| HN Mirror

Y	Hacker News new \| ask \| show \| jobs

by paddy_m 588 days ago

Nice work!

Do you have any plans for data cleaning?

I am working on a somewhat similar open source project. I intend to add heuristic data cleaning. With the UI I want to be able to toggle between different strategies quickly - strip characters from a column to treat it as numeric, if less than 2% or 5% of values have a character, fill na with mean, interpret dates in different formats - drop if the date doesn't parse.
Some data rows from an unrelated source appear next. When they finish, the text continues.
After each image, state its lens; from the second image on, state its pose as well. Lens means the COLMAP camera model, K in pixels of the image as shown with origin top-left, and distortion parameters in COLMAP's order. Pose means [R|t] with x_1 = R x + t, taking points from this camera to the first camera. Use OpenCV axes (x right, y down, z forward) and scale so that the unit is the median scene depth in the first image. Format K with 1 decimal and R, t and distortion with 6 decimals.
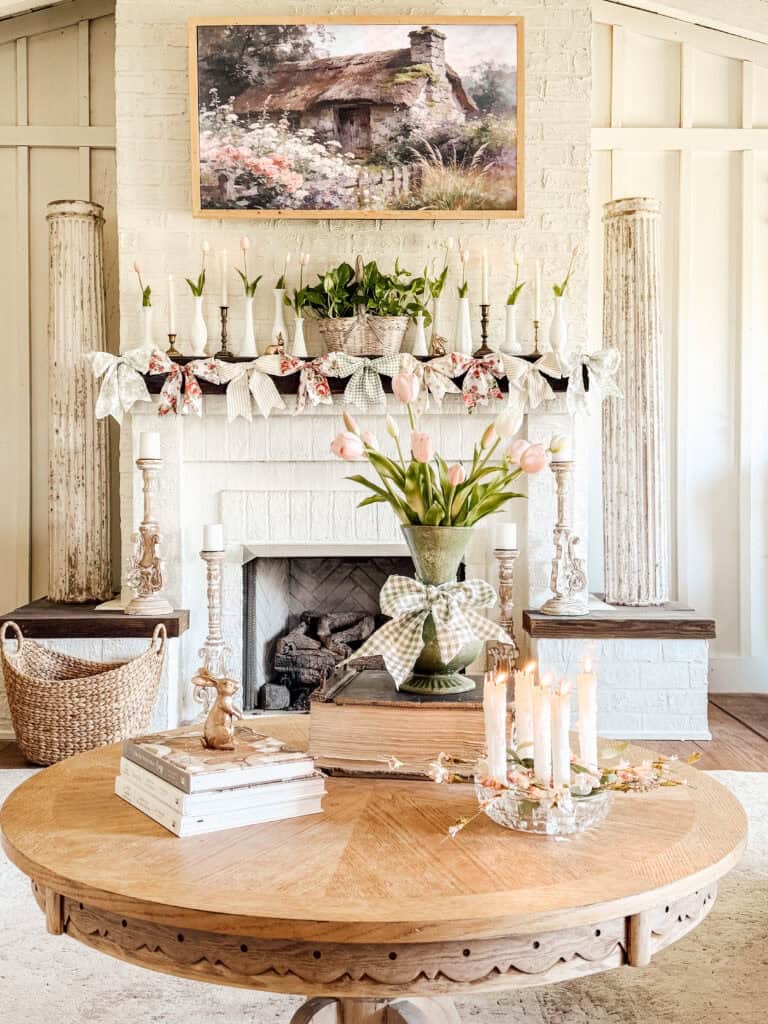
lens RADIAL K [[1136.3, 0, 384.0], [0, 1136.3, 512.0], [0, 0, 1]] dist [0.144255, -0.013634]
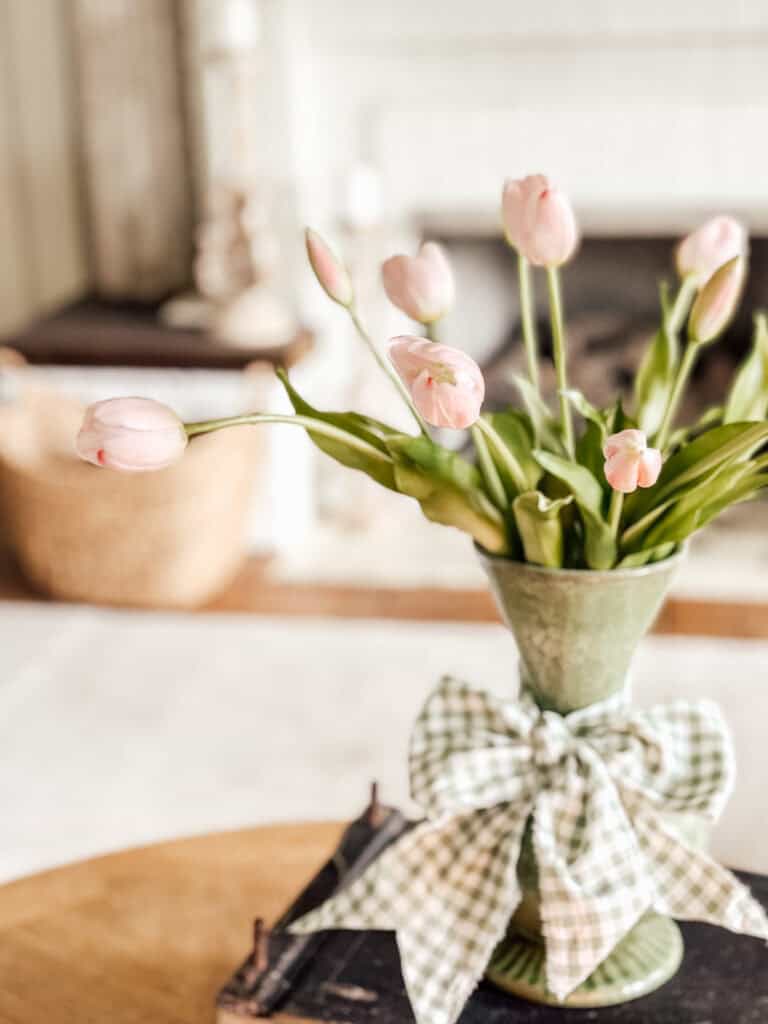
lens RADIAL K [[1693.3, 0, 384.0], [0, 1693.3, 512.0], [0, 0, 1]] dist [0.125823, -0.051419]
pose [[0.978931, 0.029059, -0.202112, 0.098240], [0.027767, 0.961682, 0.272756, -0.146372], [0.202293, -0.272622, 0.940614, 0.519407]]
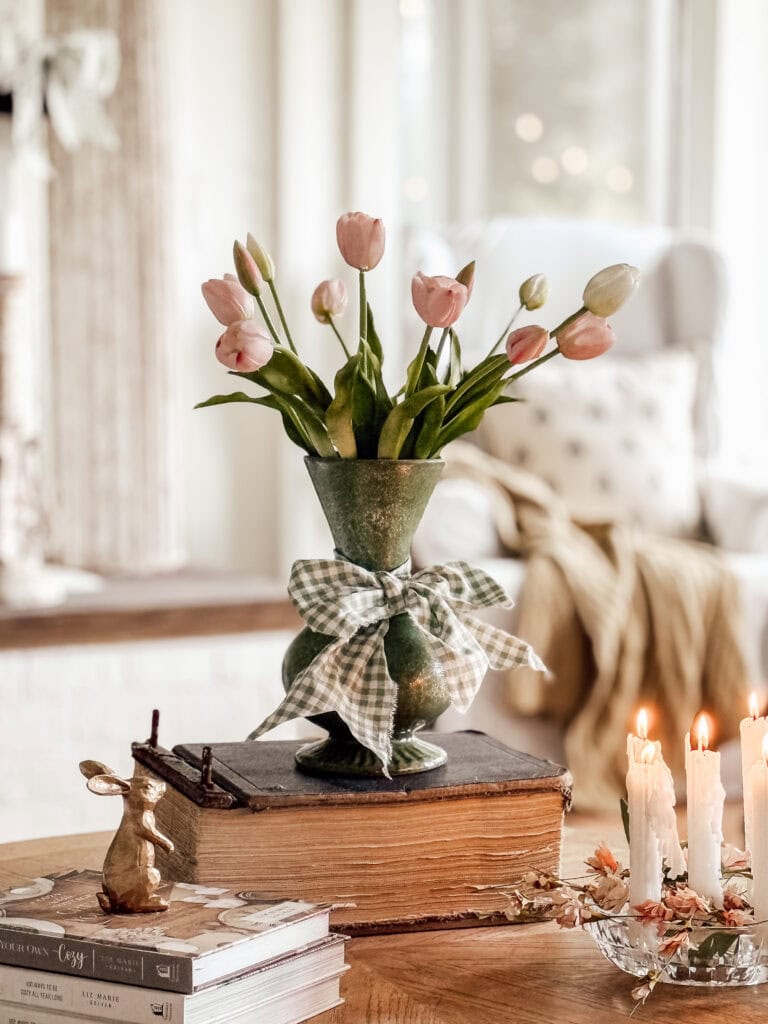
lens RADIAL K [[2747.2, 0, 384.0], [0, 2747.2, 512.0], [0, 0, 1]] dist [0.054031, -0.309649]
pose [[0.888655, -0.047686, 0.456091, -0.548876], [0.018911, 0.997543, 0.067450, -0.050472], [-0.458187, -0.051315, 0.887373, -0.131143]]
The idea bing that if it's really quick to change between different strategies, you can create more opinionated strategies to get to the right answer faster.

Happy to collaborate and talk tables with anyone who's interested.

2 comments

kengoa 588 days ago

Yes I do have plans for data preprocessing using DuckDB WebAssembly (I have upcoming features secion in this blog: https://kengoa.github.io/software/2024/11/03/small-software....) but this will require SQL which some of the target audience might not be familiar with. I'm thinking of something like visual query builder from metabase.

> With the UI I want to be able to toggle between different strategies quickly - strip characters from a column to treat it as numeric, if less than 2% or 5% of values have a character, fill na with mean, interpret dates in different formats - drop if the date doesn't parse

Those are really good examples and I can make those predefined preproccesing techniques available as toggles in the dataset tab. Thanks for the feedback!

remolacha 588 days ago

not quite what you're describing, but I open-sourced a fuzzy deduplication tool last week: https://dedupe.it Would be interested in expanding it to deal with data cleaning more broadly

turtlebits 588 days ago

Not sure if you have introduced an artificial delay, but deduping ~25 rows shouldn't take 5+ seconds...

edit: I see you're using an LLM, but " ~$8.40 per 1k records" sounds unsustainable.